WHAT TO DO
Copy the material from its start through the line containing "contingut (per exemple, recomanacions", inclusive, swapping "NNL Team" for "Editorial Team" and leaving everything else unchanged.

————

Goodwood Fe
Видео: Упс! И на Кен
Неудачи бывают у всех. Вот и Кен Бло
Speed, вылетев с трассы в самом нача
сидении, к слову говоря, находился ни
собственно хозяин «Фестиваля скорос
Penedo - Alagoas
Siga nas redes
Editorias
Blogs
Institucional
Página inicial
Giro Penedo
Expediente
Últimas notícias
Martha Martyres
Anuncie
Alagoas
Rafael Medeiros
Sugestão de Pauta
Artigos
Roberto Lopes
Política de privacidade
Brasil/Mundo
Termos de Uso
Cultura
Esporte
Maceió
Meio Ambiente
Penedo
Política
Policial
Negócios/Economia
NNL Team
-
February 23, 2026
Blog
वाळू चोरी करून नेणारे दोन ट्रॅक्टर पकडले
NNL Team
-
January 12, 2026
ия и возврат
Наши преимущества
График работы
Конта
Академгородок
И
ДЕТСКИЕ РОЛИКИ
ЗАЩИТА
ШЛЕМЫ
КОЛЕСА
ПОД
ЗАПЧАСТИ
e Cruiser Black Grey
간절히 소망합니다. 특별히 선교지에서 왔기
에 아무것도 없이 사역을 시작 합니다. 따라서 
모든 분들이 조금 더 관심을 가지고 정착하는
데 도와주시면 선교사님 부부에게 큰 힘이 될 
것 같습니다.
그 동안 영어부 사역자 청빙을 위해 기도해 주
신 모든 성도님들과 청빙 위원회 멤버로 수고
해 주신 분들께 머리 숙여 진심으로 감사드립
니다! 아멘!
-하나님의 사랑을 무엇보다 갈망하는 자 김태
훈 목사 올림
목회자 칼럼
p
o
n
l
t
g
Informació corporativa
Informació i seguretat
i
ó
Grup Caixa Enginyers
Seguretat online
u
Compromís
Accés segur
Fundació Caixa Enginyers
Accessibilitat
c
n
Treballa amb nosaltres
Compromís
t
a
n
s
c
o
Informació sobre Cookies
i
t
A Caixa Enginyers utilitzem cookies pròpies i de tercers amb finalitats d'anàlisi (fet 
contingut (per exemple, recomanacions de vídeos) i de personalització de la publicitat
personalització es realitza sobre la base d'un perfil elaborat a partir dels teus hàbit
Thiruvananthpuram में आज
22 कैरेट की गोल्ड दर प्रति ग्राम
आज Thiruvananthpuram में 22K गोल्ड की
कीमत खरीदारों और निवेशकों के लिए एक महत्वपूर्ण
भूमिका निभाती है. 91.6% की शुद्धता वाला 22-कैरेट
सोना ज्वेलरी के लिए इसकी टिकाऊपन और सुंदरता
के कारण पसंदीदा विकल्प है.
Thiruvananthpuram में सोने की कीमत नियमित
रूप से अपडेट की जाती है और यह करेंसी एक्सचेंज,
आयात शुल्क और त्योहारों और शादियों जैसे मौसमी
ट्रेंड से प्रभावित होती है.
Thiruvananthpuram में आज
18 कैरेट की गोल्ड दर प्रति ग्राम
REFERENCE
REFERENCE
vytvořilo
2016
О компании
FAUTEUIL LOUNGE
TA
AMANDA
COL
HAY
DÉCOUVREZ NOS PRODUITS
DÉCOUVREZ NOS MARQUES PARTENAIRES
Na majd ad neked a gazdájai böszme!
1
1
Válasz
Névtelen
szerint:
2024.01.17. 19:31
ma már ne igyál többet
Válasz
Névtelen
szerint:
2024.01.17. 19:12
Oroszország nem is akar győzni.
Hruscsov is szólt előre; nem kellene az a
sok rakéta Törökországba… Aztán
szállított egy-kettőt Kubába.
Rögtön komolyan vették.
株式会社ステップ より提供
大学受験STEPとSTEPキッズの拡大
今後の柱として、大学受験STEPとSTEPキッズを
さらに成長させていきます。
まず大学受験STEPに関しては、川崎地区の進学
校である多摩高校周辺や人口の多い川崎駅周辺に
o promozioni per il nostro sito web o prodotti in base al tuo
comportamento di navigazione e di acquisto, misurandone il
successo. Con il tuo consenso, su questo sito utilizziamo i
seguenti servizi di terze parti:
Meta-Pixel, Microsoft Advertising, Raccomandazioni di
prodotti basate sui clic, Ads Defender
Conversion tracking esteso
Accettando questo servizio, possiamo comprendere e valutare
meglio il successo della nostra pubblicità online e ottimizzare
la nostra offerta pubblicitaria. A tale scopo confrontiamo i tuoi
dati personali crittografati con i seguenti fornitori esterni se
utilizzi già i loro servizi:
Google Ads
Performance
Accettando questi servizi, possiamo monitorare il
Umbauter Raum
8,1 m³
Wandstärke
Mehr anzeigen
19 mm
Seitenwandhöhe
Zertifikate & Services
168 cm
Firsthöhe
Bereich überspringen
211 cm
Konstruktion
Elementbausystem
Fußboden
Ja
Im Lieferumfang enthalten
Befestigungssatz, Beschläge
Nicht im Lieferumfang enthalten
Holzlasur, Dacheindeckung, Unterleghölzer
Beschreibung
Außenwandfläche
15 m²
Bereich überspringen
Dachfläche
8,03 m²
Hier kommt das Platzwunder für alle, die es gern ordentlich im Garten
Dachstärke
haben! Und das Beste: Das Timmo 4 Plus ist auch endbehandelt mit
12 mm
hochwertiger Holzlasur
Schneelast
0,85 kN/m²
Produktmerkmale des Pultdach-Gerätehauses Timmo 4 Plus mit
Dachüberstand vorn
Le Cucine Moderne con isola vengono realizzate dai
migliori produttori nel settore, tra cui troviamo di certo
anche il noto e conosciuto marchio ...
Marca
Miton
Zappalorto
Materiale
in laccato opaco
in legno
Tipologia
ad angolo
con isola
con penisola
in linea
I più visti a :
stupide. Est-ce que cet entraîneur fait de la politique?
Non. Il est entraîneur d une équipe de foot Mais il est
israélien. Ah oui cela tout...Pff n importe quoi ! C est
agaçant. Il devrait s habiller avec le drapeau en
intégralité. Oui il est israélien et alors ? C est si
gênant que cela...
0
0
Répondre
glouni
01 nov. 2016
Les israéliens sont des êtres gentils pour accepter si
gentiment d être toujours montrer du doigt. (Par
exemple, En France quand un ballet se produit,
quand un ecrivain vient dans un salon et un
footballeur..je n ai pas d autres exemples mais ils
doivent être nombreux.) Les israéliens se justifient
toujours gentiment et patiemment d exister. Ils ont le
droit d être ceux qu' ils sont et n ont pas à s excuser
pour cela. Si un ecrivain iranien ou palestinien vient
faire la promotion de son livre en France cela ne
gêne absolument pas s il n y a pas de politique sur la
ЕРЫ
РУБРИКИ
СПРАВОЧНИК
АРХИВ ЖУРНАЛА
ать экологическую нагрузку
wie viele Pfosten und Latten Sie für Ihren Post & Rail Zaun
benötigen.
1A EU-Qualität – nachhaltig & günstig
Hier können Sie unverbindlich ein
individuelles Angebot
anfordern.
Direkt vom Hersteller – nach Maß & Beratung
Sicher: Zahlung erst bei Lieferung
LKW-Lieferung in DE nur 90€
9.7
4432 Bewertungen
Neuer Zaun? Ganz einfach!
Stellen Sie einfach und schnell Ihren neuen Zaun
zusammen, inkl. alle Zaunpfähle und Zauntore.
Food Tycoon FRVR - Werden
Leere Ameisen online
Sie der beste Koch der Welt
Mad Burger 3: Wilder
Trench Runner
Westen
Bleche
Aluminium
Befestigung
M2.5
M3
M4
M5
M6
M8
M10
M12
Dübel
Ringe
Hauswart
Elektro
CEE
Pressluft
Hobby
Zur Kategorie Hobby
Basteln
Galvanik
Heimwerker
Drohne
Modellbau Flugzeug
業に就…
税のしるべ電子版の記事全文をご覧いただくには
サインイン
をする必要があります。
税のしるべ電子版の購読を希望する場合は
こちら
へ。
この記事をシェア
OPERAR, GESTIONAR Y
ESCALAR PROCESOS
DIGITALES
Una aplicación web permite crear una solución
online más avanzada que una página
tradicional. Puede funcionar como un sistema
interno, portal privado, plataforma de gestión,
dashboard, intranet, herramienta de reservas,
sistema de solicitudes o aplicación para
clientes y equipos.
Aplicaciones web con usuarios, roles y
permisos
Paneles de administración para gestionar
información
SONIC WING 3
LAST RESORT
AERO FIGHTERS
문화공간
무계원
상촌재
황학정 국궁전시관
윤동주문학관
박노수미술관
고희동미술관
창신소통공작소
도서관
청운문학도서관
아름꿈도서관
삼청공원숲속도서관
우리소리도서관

————

SOLUTION TO THIS EXERCISE
Goodwood Fe
Видео: Упс! И на Кен
Неудачи бывают у всех. Вот и Кен Бло
Speed, вылетев с трассы в самом нача
сидении, к слову говоря, находился ни
собственно хозяин «Фестиваля скорос
Penedo - Alagoas
Siga nas redes
Editorias
Blogs
Institucional
Página inicial
Giro Penedo
Expediente
Últimas notícias
Martha Martyres
Anuncie
Alagoas
Rafael Medeiros
Sugestão de Pauta
Artigos
Roberto Lopes
Política de privacidade
Brasil/Mundo
Termos de Uso
Cultura
Esporte
Maceió
Meio Ambiente
Penedo
Política
Policial
Negócios/Economia
Editorial Team
-
February 23, 2026
Blog
वाळू चोरी करून नेणारे दोन ट्रॅक्टर पकडले
Editorial Team
-
January 12, 2026
ия и возврат
Наши преимущества
График работы
Конта
Академгородок
И
ДЕТСКИЕ РОЛИКИ
ЗАЩИТА
ШЛЕМЫ
КОЛЕСА
ПОД
ЗАПЧАСТИ
e Cruiser Black Grey
간절히 소망합니다. 특별히 선교지에서 왔기
에 아무것도 없이 사역을 시작 합니다. 따라서 
모든 분들이 조금 더 관심을 가지고 정착하는
데 도와주시면 선교사님 부부에게 큰 힘이 될 
것 같습니다.
그 동안 영어부 사역자 청빙을 위해 기도해 주
신 모든 성도님들과 청빙 위원회 멤버로 수고
해 주신 분들께 머리 숙여 진심으로 감사드립
니다! 아멘!
-하나님의 사랑을 무엇보다 갈망하는 자 김태
훈 목사 올림
목회자 칼럼
p
o
n
l
t
g
Informació corporativa
Informació i seguretat
i
ó
Grup Caixa Enginyers
Seguretat online
u
Compromís
Accés segur
Fundació Caixa Enginyers
Accessibilitat
c
n
Treballa amb nosaltres
Compromís
t
a
n
s
c
o
Informació sobre Cookies
i
t
A Caixa Enginyers utilitzem cookies pròpies i de tercers amb finalitats d'anàlisi (fet 
contingut (per exemple, recomanacions de vídeos) i de personalització de la publicitat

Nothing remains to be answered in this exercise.